Distributed centralized control systems, where one controller is the “primary” and the others are essentially backup controllers, provide redundancy in case the primary controller must be taken offline for maintenance, upgrades, or cyber attacks. In distributed decentralized control systems, there may not be a “primary” controller per se, but a few backup controllers that can be programmed on the fly to fill in for a damaged, offline, or infected controller.
The US Navy has used a distributed decentralized controller scheme for their shipboard RADAR systems for years. A fleet will often pick one ship’s RADAR as the primary and all others align to it. Should that ship’s RADAR go offline, another ship takes over.

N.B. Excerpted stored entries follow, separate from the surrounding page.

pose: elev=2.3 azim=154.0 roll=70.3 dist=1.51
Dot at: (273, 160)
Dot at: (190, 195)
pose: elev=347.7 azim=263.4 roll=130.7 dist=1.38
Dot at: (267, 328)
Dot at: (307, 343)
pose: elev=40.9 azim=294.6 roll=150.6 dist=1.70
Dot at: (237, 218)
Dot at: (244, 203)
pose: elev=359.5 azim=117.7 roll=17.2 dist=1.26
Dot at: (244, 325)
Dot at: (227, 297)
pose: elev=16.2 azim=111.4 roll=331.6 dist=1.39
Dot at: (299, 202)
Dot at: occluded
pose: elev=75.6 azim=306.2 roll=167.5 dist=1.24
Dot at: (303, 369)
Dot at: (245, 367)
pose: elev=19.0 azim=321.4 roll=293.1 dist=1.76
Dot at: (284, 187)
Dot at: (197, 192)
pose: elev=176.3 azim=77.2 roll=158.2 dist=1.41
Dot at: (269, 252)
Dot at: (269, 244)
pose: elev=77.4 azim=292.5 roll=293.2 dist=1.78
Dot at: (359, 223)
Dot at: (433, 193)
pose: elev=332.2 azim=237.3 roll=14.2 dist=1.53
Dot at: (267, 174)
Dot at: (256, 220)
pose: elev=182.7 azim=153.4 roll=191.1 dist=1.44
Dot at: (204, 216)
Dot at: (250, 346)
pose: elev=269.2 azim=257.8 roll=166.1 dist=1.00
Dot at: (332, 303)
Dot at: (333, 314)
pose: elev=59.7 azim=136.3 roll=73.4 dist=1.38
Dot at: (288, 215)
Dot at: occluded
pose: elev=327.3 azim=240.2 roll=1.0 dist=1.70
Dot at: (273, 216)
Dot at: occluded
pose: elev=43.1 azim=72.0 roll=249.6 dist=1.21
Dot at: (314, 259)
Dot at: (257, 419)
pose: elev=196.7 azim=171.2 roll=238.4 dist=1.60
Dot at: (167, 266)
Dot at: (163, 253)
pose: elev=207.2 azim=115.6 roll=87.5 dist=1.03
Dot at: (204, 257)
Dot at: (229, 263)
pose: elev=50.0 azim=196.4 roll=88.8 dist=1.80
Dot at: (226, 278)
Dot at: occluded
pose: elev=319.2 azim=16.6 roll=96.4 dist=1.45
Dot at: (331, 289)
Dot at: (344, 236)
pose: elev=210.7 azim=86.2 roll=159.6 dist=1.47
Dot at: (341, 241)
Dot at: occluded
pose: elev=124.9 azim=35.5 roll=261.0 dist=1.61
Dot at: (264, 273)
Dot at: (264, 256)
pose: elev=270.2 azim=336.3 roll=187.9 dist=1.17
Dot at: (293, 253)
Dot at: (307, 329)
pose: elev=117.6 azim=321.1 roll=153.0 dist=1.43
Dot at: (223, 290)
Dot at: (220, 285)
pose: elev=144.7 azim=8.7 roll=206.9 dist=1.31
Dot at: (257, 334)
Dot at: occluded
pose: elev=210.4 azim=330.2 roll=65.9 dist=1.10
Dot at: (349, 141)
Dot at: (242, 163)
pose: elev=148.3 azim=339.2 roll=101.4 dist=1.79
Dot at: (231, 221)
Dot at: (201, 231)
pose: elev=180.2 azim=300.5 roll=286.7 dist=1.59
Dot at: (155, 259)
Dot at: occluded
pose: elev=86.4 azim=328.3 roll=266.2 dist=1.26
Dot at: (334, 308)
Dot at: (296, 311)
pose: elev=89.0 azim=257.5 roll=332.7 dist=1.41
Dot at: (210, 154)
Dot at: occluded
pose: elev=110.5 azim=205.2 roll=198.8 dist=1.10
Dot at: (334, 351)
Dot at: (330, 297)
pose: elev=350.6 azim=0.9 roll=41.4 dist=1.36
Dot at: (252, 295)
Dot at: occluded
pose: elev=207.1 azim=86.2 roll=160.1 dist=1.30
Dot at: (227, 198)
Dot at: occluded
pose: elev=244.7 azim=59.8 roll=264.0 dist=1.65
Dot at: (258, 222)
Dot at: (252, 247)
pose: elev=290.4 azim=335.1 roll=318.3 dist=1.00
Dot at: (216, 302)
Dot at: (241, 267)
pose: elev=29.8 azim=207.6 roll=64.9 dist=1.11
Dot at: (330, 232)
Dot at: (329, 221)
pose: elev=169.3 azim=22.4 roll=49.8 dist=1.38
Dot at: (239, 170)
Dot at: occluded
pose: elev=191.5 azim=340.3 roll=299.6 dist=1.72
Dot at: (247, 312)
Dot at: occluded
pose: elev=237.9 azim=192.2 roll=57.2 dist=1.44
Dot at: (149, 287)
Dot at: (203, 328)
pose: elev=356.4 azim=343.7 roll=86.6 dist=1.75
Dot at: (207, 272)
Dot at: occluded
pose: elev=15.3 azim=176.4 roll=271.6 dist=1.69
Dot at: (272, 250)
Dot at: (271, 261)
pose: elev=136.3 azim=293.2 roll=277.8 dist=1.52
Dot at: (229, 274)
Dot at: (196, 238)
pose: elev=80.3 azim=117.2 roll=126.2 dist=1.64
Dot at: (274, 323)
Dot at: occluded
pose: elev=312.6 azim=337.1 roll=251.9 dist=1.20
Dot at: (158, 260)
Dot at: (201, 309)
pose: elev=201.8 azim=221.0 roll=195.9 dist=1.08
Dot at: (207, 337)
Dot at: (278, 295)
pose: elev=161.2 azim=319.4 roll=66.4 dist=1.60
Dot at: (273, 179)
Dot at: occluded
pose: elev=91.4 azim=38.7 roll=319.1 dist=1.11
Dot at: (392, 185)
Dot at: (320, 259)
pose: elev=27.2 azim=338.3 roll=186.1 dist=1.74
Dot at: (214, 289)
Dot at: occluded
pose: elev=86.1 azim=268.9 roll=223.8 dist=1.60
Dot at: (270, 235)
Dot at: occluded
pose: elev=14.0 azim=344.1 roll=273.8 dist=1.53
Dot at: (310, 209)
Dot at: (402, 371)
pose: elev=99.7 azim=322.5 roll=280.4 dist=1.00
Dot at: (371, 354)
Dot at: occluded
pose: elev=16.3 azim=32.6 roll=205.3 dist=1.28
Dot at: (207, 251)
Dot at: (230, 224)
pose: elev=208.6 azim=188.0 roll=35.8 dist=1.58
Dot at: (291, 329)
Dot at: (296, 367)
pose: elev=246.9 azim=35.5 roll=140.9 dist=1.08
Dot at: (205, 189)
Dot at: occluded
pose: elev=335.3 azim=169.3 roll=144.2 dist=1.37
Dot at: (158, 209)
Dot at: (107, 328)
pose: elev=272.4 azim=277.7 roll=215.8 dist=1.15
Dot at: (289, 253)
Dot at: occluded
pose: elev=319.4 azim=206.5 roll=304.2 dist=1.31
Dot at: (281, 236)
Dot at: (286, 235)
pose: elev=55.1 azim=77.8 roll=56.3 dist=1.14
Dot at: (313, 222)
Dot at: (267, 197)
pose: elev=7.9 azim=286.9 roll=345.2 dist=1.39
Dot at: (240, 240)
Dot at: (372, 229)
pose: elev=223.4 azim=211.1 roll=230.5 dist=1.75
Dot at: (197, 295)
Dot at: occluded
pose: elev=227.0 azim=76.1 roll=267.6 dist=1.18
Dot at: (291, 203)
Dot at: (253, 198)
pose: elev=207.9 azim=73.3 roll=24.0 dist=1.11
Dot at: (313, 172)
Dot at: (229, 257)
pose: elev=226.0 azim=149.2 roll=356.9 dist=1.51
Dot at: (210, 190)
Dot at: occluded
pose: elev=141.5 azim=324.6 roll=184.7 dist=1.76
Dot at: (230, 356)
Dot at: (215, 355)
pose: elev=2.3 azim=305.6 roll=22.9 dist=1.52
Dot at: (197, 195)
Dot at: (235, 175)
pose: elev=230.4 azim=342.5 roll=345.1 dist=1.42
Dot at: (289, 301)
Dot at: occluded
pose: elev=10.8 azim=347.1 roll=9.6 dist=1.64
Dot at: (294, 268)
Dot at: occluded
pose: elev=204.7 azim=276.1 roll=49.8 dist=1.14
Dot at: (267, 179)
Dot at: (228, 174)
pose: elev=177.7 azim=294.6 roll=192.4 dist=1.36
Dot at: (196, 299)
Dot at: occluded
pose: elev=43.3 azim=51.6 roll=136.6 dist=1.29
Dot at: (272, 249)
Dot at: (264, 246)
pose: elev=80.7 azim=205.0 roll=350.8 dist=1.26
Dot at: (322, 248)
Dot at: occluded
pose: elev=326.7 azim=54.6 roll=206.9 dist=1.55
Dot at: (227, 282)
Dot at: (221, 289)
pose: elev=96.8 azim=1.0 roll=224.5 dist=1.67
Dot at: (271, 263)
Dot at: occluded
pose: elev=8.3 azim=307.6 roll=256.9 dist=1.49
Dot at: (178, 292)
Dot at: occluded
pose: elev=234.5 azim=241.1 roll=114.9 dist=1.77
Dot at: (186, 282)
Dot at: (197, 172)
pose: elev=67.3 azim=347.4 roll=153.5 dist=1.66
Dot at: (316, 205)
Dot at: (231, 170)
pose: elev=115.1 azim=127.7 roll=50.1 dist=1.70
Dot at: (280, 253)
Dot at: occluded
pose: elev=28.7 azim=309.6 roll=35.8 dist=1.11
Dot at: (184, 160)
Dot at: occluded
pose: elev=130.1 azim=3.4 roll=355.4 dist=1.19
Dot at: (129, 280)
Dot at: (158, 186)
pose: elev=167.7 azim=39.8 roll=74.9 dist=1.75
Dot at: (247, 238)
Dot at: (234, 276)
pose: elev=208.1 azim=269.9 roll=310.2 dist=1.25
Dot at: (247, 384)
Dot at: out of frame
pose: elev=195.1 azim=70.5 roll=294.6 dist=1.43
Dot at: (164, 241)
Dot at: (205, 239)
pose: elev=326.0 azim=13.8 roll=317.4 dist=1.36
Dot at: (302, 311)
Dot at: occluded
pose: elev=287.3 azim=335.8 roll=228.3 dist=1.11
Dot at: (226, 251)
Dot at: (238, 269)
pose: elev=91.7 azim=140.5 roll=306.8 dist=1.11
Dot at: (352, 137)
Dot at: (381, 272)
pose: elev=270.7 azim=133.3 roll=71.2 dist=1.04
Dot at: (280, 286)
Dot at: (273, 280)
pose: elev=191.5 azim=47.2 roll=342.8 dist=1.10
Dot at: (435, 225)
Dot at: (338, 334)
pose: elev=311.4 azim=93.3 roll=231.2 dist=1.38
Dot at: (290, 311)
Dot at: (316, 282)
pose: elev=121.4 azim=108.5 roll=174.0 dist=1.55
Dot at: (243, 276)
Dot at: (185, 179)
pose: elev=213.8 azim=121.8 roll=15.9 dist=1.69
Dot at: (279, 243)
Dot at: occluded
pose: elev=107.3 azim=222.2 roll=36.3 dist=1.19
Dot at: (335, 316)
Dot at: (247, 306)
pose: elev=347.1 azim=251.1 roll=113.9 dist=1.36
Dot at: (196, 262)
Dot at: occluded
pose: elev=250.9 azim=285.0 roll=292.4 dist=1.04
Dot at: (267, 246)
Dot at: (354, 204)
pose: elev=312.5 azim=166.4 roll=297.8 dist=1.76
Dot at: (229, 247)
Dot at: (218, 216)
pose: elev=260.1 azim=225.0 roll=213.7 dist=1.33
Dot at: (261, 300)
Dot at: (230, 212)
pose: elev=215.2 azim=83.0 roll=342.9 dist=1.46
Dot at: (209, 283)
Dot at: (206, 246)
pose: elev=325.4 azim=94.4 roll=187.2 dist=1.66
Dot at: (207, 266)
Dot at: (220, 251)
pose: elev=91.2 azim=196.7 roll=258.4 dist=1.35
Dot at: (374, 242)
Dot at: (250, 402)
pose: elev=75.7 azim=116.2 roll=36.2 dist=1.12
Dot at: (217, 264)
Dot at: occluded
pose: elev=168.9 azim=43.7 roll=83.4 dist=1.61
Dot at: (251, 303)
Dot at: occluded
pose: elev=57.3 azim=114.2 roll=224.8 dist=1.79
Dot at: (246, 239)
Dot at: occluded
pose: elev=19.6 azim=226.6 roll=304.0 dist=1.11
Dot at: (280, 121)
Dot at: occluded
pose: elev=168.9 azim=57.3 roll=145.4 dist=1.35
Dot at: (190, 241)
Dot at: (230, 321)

This is a way to minimize the error between the different RADARs, as the ships can often see each other, and if they know where they are relative to the primary RADAR, they can align themselves accordingly.
In terms of security, decentralization offers more entry points, but perhaps minimizes the damage of cyber attacks. There may be many controllers online, increasing the odds that one is attacked. However, because the controller may only manage one subsystem, the damage from the attack can be minimized.
This is also where distributed control systems can benefit decentralized systems. If a particular controller is attacked, it can be taken offline and the threat isolated. Its tasks can be assigned to another controller, perhaps a spare, and production only sees a hiccup. However, in order for this to happen, there must be some centralization to assign controller tasks and notify the operators that a controller has been attacked.
Degree of Centralization
While many will argue in favor of one system or another, the reality is it’s not a battle between centralized and decentralized control systems, but rather the degree of centralization that is up for debate. Back to the hot burner example; the signal still travels to the brain, and the brain makes decisions to NOT touch the burner again. To some extent, this means there is a centralized control system (the brain) and some decentralized components (reflexes).
Organizations are structured this way as well. In a large office building, the top manager may not need to know exactly how each salesperson is performing, as they might in a smaller, more centralized business. Instead, they can trust middle and lower managers to report the important information up the chain.
So it goes with control systems used in manufacturing. Certain decisions are best left local, where decentralized control systems can make quick decisions without reporting every detail to a centralized control system. Instead, important information, such as tooling errors, can be forwarded up the chain as needed.